Course in General Linguistics, Ferdinand de Saussure

The Trinity Cross is no longer this country’s highest national award. Amen. Finally the long arm of the law has plunged a secular wedge between Church and State to birth a true possibility for every one to find an equal place in this nauseatingly Christianised society.

The past two weeks will go down in history as one of T&T’s defining moments in its democratic evolution towards equality and respect for all.

On May 26, Justice Peter Jamadar’s 80-page judgment stated “the creation and continued existence of the Trinity Cross, given the historical, religious and sociological context of T&T…amount to indirect adverse effects of discrimination against Hindus and Muslims.”

Jamadar’s assertion on the need for “consensual” decision-making regarding the award of the nation’s highest honour underscores the requisite that everybody in this multi-everything society must be a part of the process of national meritorious commemoration.

Likewise, both its symbolic and corporeal representation—as a text semantically encoded with histories, experiences and significance—must be inclusive rather than exclusive, secular rather than religious.

Therein lies the value of the name.

Heroic Manning?

Of course, jumpy Attorney General John Jeremie was quick to declare victory, just as in the Barbados/T&T fishing dispute, in which nobody “won” but he nonetheless claimed victory.

Prime Minister Patrick Manning’s consequent announcement on June 2 that his “administration has an obligation to comply with this ruling” was less of an heroic act than merely fulfilling an obligation:

n The Maha Sabha gave the PM 21 days to correct the problem or face further legal action.

n Gopio hosted its own “national awards” in 2004 to counter the Trinity Cross discrimination.

n In the same year, the Inter-Religious Organisation called for the award to be replaced with a “non-Christian symbol.”

n In 1998, a committee chaired by Chief Justice (and Trinity Cross recipient) Michael de la Bastide urged its renaming since it found “the Trinity Cross was perceived as a Christian symbol.”

n In 1995, Dharmacharya of T&T Pundit Krishna Maharaj refused to accept the award because it was discriminatory.

n Former PNM senator Dr Wahid Ali, 18 years earlier, was the first national to refuse the Trinity Cross.

Strangely, Manning made an election promise to address the issue of the Trinity Cross.
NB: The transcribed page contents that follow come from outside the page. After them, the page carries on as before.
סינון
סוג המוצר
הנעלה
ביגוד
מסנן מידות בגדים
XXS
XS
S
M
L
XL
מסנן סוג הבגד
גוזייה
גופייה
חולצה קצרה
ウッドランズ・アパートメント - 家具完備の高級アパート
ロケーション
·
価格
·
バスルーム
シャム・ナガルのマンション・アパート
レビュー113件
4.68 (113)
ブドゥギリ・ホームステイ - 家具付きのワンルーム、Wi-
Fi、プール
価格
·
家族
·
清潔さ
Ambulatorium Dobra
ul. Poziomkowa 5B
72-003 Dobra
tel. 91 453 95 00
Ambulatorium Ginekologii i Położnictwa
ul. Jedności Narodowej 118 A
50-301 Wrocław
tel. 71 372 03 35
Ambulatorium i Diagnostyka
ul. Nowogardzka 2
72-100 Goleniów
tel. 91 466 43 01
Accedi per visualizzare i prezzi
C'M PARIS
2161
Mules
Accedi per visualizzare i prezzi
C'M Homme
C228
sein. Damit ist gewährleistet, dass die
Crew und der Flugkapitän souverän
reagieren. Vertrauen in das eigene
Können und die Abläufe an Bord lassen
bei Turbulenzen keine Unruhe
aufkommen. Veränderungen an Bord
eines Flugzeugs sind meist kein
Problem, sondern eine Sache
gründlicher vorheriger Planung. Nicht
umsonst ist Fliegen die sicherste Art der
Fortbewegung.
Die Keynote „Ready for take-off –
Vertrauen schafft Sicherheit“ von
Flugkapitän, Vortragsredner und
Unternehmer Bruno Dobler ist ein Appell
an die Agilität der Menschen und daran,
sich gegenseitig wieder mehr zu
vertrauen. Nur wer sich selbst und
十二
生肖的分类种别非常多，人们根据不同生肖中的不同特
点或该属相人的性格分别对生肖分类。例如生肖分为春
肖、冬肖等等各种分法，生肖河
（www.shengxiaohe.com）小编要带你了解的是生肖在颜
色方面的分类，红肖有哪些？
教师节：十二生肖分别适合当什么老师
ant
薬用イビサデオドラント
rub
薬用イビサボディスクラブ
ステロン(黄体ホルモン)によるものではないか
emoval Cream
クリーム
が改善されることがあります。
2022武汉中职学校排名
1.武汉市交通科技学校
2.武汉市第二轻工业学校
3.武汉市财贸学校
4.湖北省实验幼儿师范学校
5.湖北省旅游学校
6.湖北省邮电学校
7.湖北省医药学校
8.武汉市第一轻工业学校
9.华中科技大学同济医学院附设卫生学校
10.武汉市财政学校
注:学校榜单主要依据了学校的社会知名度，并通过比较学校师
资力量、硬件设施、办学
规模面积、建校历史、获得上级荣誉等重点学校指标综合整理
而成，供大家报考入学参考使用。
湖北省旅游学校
A year later, when affronted by Gopio, he called its award ceremony a “pappyshow” and categorically stated his Government had no intention of changing the name of the Trinity Cross.

And he has often brazenly declared that his personal (read: religious) “beliefs” guide him. That is why he refused to acquiesce to the national gender policy to afford women equity.

But Manning is an honourable man. Finally coerced by the legal judgment, public pressure and, perhaps, by his own embarrassing vacillation, Manning gave in, and in statesmanlike style.

I wonder how Jeremie must be feeling now.

Trinity vs Trinidad

It was Ferdinand de Saussure, the most esteemed man on words before Noam Chomsky, who said “reality is textual.”

Man has viscerally and necessarily ascribed everything a name, even the most fantastic of his intangible beliefs, such as God—who has a name, a sex (usually), a location and a purpose. Every word is a sign infused with meaning, history and raison d’etre.

And words are not isolated entities; they must relate to some other word or sign, otherwise they wouldn’t exist: hence the problem with “Trinity Cross.”

Some Christians’ supreme belief in themselves has now showed itself. The Trinity Cross is not something with which we should interfere. I wonder why? Maybe, to them, the symbol means more than the award.

Others are ignorant of and apathetic towards the issue. Perhaps if more Crawfords and Naipauls and Minshalls were bestowed with such honour, rather than the detached CJs—independence award favourites—citizens would take it more seriously.

I’m sure now they do.

And then the loutish Trinis are cackling about: well, they might as well change the name of the whole damn country, too.

But the difference is patent. the Trinity Cross, as the nation’s highest award, is vested with a meaning and purpose entirely different to the country’s name. As premier symbol of national merit, honour and gratitude, it must indispensably in its very nature be all-encompassing—national.

That is why the issue is not an Indian one, or a Hindu one, but a national one.

Unfortunately, throughout our political history a statistical majority has allowed successive governments to determine what each thinks is best for all. But it is invariably good only for a few.

This issue, therefore, represents an historical change in what we see as “national.” It is a momentous step forward in understanding our pluralistic selves and, indeed, what it means to be a nation.

This is secular, multi-cultural society. Our constancy is in peril, but our democracy is thriving.